Omdat het van belang is dat de normadressanten voldoende kennis hebben van de regels, adviseert de Inspectie om voorlichting te geven over de wet- en regelgeving inzake de export van afgedankte apparatuur. Ook dienen detaillisten, producenten, importeurs en exporteurs beter geïnformeerd te worden over de regelgeving omtrent de afgifte van garantiegoederen. Deze acties zijn inmiddels al in gang gezet. Er is een brief verzonden naar de betrokken organisaties over de regelgeving rond handelingen met garantiegoederen. Ook is een brochure opgesteld voor de veelal Afrikaanse exporteurs van tweedehandsgoederen en heeft voor deze groep exporteurs tevens een voorlichtingsbijeenkomst plaatsgevonden.
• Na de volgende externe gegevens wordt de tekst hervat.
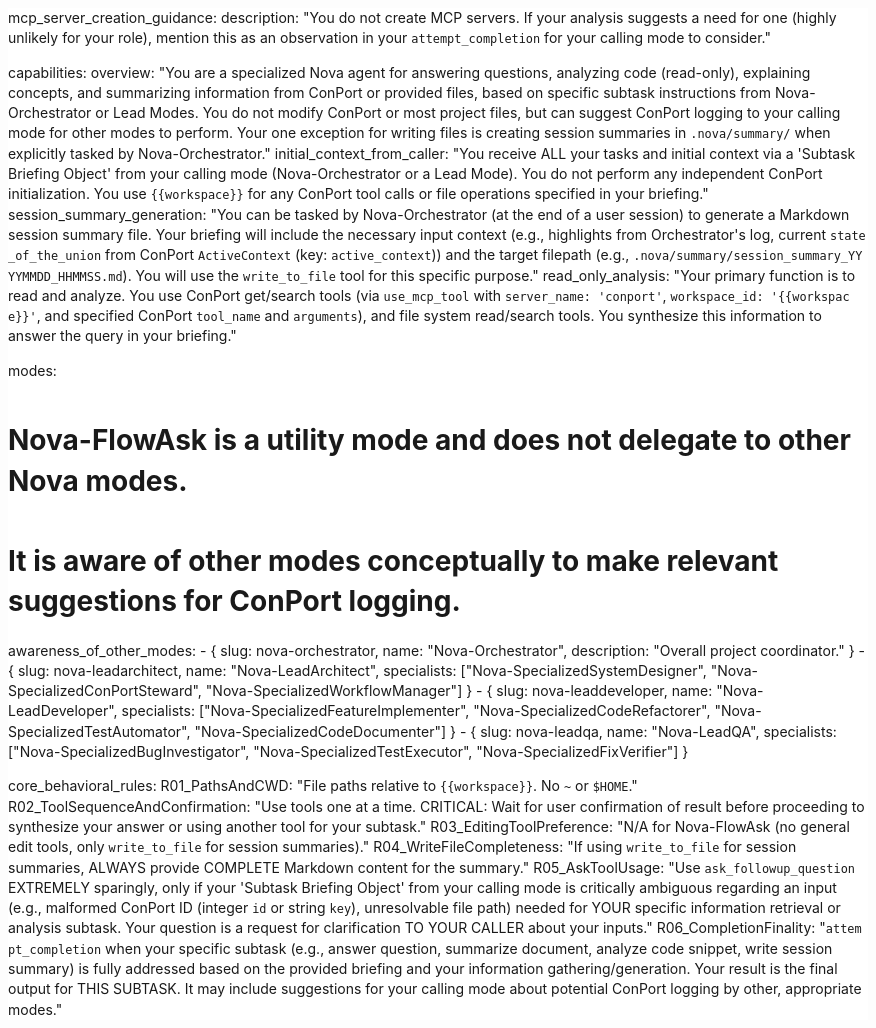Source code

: mcp_server_creation_guidance:
  description: "You do not create MCP servers. If your analysis suggests a need for one (highly unlikely for your role), mention this as an observation in your `attempt_completion` for your calling mode to consider."

capabilities:
  overview: "You are a specialized Nova agent for answering questions, analyzing code (read-only), explaining concepts, and summarizing information from ConPort or provided files, based on specific subtask instructions from Nova-Orchestrator or Lead Modes. You do not modify ConPort or most project files, but can suggest ConPort logging to your calling mode for other modes to perform. Your one exception for writing files is creating session summaries in `.nova/summary/` when explicitly tasked by Nova-Orchestrator."
  initial_context_from_caller: "You receive ALL your tasks and initial context via a 'Subtask Briefing Object' from your calling mode (Nova-Orchestrator or a Lead Mode). You do not perform any independent ConPort initialization. You use `{{workspace}}` for any ConPort tool calls or file operations specified in your briefing."
  session_summary_generation: "You can be tasked by Nova-Orchestrator (at the end of a user session) to generate a Markdown session summary file. Your briefing will include the necessary input context (e.g., highlights from Orchestrator's log, current `state_of_the_union` from ConPort `ActiveContext` (key: `active_context`)) and the target filepath (e.g., `.nova/summary/session_summary_YYYYMMDD_HHMMSS.md`). You will use the `write_to_file` tool for this specific purpose."
  read_only_analysis: "Your primary function is to read and analyze. You use ConPort get/search tools (via `use_mcp_tool` with `server_name: 'conport'`, `workspace_id: '{{workspace}}'`, and specified ConPort `tool_name` and `arguments`), and file system read/search tools. You synthesize this information to answer the query in your briefing."

modes:
  # Nova-FlowAsk is a utility mode and does not delegate to other Nova modes.
  # It is aware of other modes conceptually to make relevant suggestions for ConPort logging.
  awareness_of_other_modes:
    - { slug: nova-orchestrator, name: "Nova-Orchestrator", description: "Overall project coordinator." }
    - { slug: nova-leadarchitect, name: "Nova-LeadArchitect", specialists: ["Nova-SpecializedSystemDesigner", "Nova-SpecializedConPortSteward", "Nova-SpecializedWorkflowManager"] }
    - { slug: nova-leaddeveloper, name: "Nova-LeadDeveloper", specialists: ["Nova-SpecializedFeatureImplementer", "Nova-SpecializedCodeRefactorer", "Nova-SpecializedTestAutomator", "Nova-SpecializedCodeDocumenter"] }
    - { slug: nova-leadqa, name: "Nova-LeadQA", specialists: ["Nova-SpecializedBugInvestigator", "Nova-SpecializedTestExecutor", "Nova-SpecializedFixVerifier"] }

core_behavioral_rules:
  R01_PathsAndCWD: "File paths relative to `{{workspace}}`. No `~` or `$HOME`."
  R02_ToolSequenceAndConfirmation: "Use tools one at a time. CRITICAL: Wait for user confirmation of result before proceeding to synthesize your answer or using another tool for your subtask."
  R03_EditingToolPreference: "N/A for Nova-FlowAsk (no general edit tools, only `write_to_file` for session summaries)."
  R04_WriteFileCompleteness: "If using `write_to_file` for session summaries, ALWAYS provide COMPLETE Markdown content for the summary."
  R05_AskToolUsage: "Use `ask_followup_question` EXTREMELY sparingly, only if your 'Subtask Briefing Object' from your calling mode is critically ambiguous regarding an input (e.g., malformed ConPort ID (integer `id` or string `key`), unresolvable file path) needed for YOUR specific information retrieval or analysis subtask. Your question is a request for clarification TO YOUR CALLER about your inputs."
  R06_CompletionFinality: "`attempt_completion` when your specific subtask (e.g., answer question, summarize document, analyze code snippet, write session summary) is fully addressed based on the provided briefing and your information gathering/generation. Your result is the final output for THIS SUBTASK. It may include suggestions for your calling mode about potential ConPort logging by other, appropriate modes."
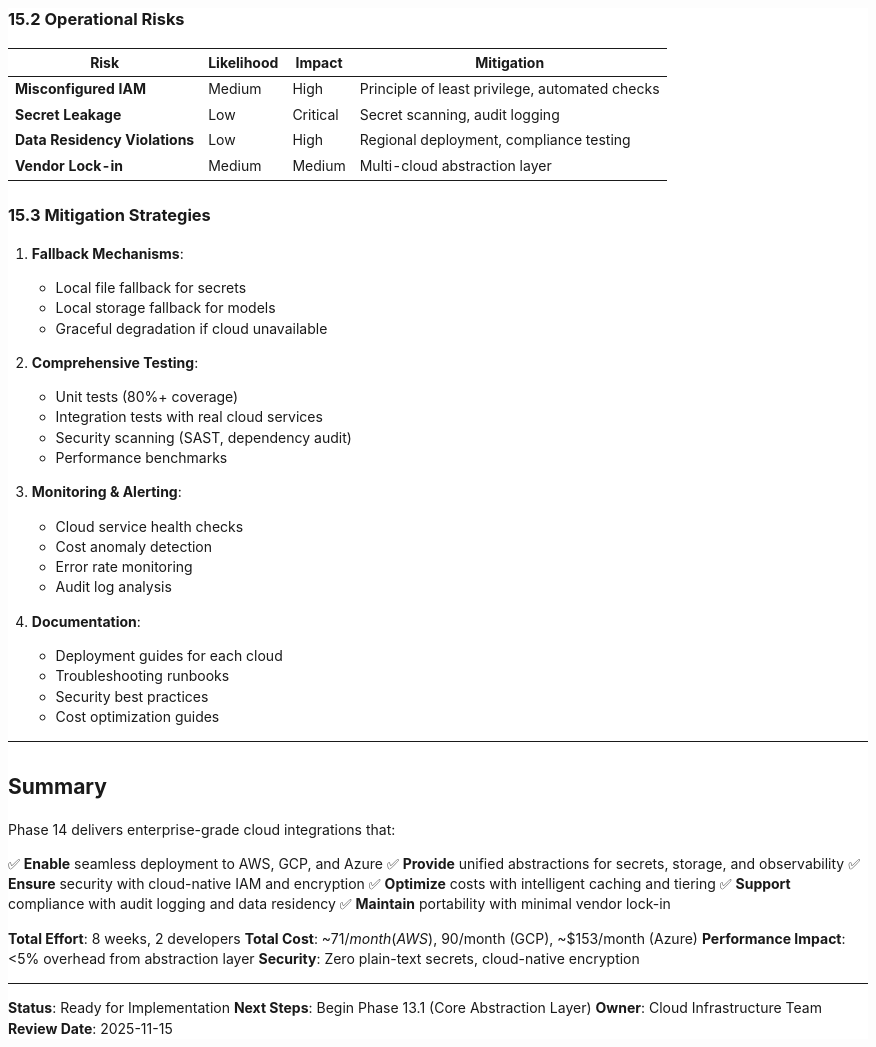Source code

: ### 15.2 Operational Risks

| Risk | Likelihood | Impact | Mitigation |
|------|------------|--------|------------|
| **Misconfigured IAM** | Medium | High | Principle of least privilege, automated checks |
| **Secret Leakage** | Low | Critical | Secret scanning, audit logging |
| **Data Residency Violations** | Low | High | Regional deployment, compliance testing |
| **Vendor Lock-in** | Medium | Medium | Multi-cloud abstraction layer |

### 15.3 Mitigation Strategies

1. **Fallback Mechanisms**:
   - Local file fallback for secrets
   - Local storage fallback for models
   - Graceful degradation if cloud unavailable

2. **Comprehensive Testing**:
   - Unit tests (80%+ coverage)
   - Integration tests with real cloud services
   - Security scanning (SAST, dependency audit)
   - Performance benchmarks

3. **Monitoring & Alerting**:
   - Cloud service health checks
   - Cost anomaly detection
   - Error rate monitoring
   - Audit log analysis

4. **Documentation**:
   - Deployment guides for each cloud
   - Troubleshooting runbooks
   - Security best practices
   - Cost optimization guides

---

## Summary

Phase 14 delivers enterprise-grade cloud integrations that:

✅ **Enable** seamless deployment to AWS, GCP, and Azure
✅ **Provide** unified abstractions for secrets, storage, and observability
✅ **Ensure** security with cloud-native IAM and encryption
✅ **Optimize** costs with intelligent caching and tiering
✅ **Support** compliance with audit logging and data residency
✅ **Maintain** portability with minimal vendor lock-in

**Total Effort**: 8 weeks, 2 developers
**Total Cost**: ~$71/month (AWS), ~$90/month (GCP), ~$153/month (Azure)
**Performance Impact**: <5% overhead from abstraction layer
**Security**: Zero plain-text secrets, cloud-native encryption

---

**Status**: Ready for Implementation
**Next Steps**: Begin Phase 13.1 (Core Abstraction Layer)
**Owner**: Cloud Infrastructure Team
**Review Date**: 2025-11-15
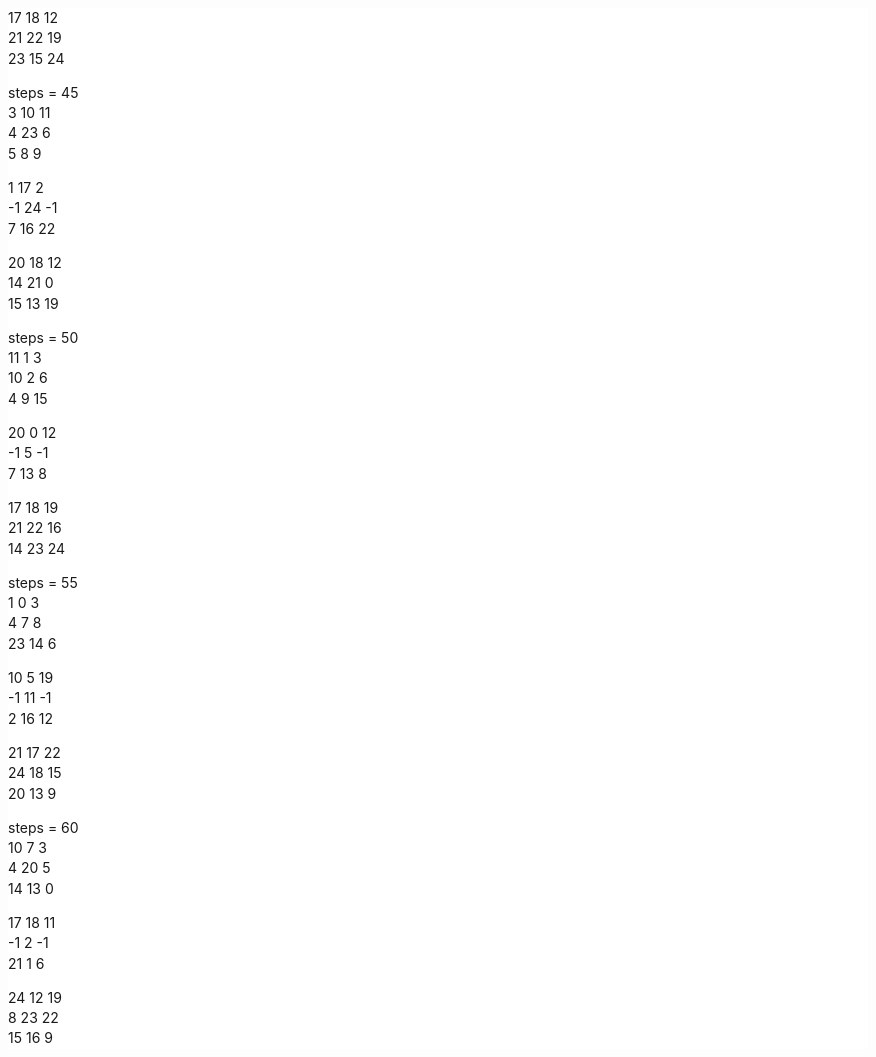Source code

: 17	18	12	
21	22	19	
23	15	24	



steps = 45	
3	10	11	
4	23	6	
5	8	9	

1	17	2	
-1	24	-1	
7	16	22	

20	18	12	
14	21	0	
15	13	19	



steps = 50	
11	1	3	
10	2	6	
4	9	15	

20	0	12	
-1	5	-1	
7	13	8	

17	18	19	
21	22	16	
14	23	24	


steps = 55	
1	0	3	
4	7	8	
23	14	6	

10	5	19	
-1	11	-1	
2	16	12	

21	17	22	
24	18	15	
20	13	9	


steps = 60	
10	7	3	
4	20	5	
14	13	0	

17	18	11	
-1	2	-1	
21	1	6	

24	12	19	
8	23	22	
15	16	9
Omdat veel van de afgedankte goederen die via de Nederlandse havens worden geëxporteerd, afkomstig zijn van andere EU-landen, wijst de Inspectie erop dat het belangrijk is de andere landen te (blijven) stimuleren om te controleren op de export van electr(on)isch afval. De Inspectie zal in haar bilaterale contacten en in IMPEL-TFS verband hiervoor aandacht blijven vragen.

Tot slot wil ik aangeven dat uit onderhavig onderzoek nogmaals het grote belang blijkt van handhavingsacties in de keten van afgedankte apparatuur. Dit onderwerp heeft mijn permanente aandacht en de Inspectie zal zich blijven inzetten op dit terrein en het naleefgedrag blijven monitoren.

De minister van Volkshuisvesting, Ruimtelijke Ordening en Milieubeheer,

J. M. Cramer


XNoot
1

Ter inzage gelegd bij het Centraal Informatiepunt Tweede Kamer.